WHAT IS EXPECTED: Can you convert each line of the data below into a JSON list of strings, with one string per line and blank lines omitted?
● ● ● ● ●
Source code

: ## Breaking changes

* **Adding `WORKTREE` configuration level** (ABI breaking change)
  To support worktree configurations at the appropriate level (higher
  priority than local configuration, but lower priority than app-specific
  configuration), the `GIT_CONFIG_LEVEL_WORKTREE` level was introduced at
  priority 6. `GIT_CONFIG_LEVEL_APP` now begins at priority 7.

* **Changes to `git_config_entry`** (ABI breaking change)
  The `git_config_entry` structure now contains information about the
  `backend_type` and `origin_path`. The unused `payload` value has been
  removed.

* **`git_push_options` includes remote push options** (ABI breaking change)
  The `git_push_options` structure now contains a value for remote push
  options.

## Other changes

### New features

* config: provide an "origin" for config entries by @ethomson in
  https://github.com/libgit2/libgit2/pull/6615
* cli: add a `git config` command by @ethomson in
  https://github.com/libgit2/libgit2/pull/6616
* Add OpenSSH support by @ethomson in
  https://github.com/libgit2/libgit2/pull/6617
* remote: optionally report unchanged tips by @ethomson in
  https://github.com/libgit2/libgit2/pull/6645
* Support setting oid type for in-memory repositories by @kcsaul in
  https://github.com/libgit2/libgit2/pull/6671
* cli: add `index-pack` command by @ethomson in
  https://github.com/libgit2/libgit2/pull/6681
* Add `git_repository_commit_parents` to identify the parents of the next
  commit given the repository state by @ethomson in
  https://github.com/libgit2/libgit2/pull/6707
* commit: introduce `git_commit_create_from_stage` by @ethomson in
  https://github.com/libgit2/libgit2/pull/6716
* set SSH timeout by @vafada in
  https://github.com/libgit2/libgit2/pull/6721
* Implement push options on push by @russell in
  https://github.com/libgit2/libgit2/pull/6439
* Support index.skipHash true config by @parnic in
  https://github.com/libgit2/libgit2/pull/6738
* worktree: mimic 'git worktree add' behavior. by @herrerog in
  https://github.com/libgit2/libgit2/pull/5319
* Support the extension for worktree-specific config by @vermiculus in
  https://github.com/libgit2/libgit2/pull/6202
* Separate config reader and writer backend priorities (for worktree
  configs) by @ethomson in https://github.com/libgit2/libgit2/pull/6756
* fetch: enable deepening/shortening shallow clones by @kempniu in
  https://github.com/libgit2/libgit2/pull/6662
● ● ● ● ●
ANSWER SECTION:
[
  "Source code",
  ": ## Breaking changes",
  "* **Adding `WORKTREE` configuration level** (ABI breaking change)",
  "  To support worktree configurations at the appropriate level (higher",
  "  priority than local configuration, but lower priority than app-specific",
  "  configuration), the `GIT_CONFIG_LEVEL_WORKTREE` level was introduced at",
  "  priority 6. `GIT_CONFIG_LEVEL_APP` now begins at priority 7.",
  "* **Changes to `git_config_entry`** (ABI breaking change)",
  "  The `git_config_entry` structure now contains information about the",
  "  `backend_type` and `origin_path`. The unused `payload` value has been",
  "  removed.",
  "* **`git_push_options` includes remote push options** (ABI breaking change)",
  "  The `git_push_options` structure now contains a value for remote push",
  "  options.",
  "## Other changes",
  "### New features",
  "* config: provide an \"origin\" for config entries by @ethomson in",
  "  https://github.com/libgit2/libgit2/pull/6615",
  "* cli: add a `git config` command by @ethomson in",
  "  https://github.com/libgit2/libgit2/pull/6616",
  "* Add OpenSSH support by @ethomson in",
  "  https://github.com/libgit2/libgit2/pull/6617",
  "* remote: optionally report unchanged tips by @ethomson in",
  "  https://github.com/libgit2/libgit2/pull/6645",
  "* Support setting oid type for in-memory repositories by @kcsaul in",
  "  https://github.com/libgit2/libgit2/pull/6671",
  "* cli: add `index-pack` command by @ethomson in",
  "  https://github.com/libgit2/libgit2/pull/6681",
  "* Add `git_repository_commit_parents` to identify the parents of the next",
  "  commit given the repository state by @ethomson in",
  "  https://github.com/libgit2/libgit2/pull/6707",
  "* commit: introduce `git_commit_create_from_stage` by @ethomson in",
  "  https://github.com/libgit2/libgit2/pull/6716",
  "* set SSH timeout by @vafada in",
  "  https://github.com/libgit2/libgit2/pull/6721",
  "* Implement push options on push by @russell in",
  "  https://github.com/libgit2/libgit2/pull/6439",
  "* Support index.skipHash true config by @parnic in",
  "  https://github.com/libgit2/libgit2/pull/6738",
  "* worktree: mimic 'git worktree add' behavior. by @herrerog in",
  "  https://github.com/libgit2/libgit2/pull/5319",
  "* Support the extension for worktree-specific config by @vermiculus in",
  "  https://github.com/libgit2/libgit2/pull/6202",
  "* Separate config reader and writer backend priorities (for worktree",
  "  configs) by @ethomson in https://github.com/libgit2/libgit2/pull/6756",
  "* fetch: enable deepening/shortening shallow clones by @kempniu in",
  "  https://github.com/libgit2/libgit2/pull/6662"
]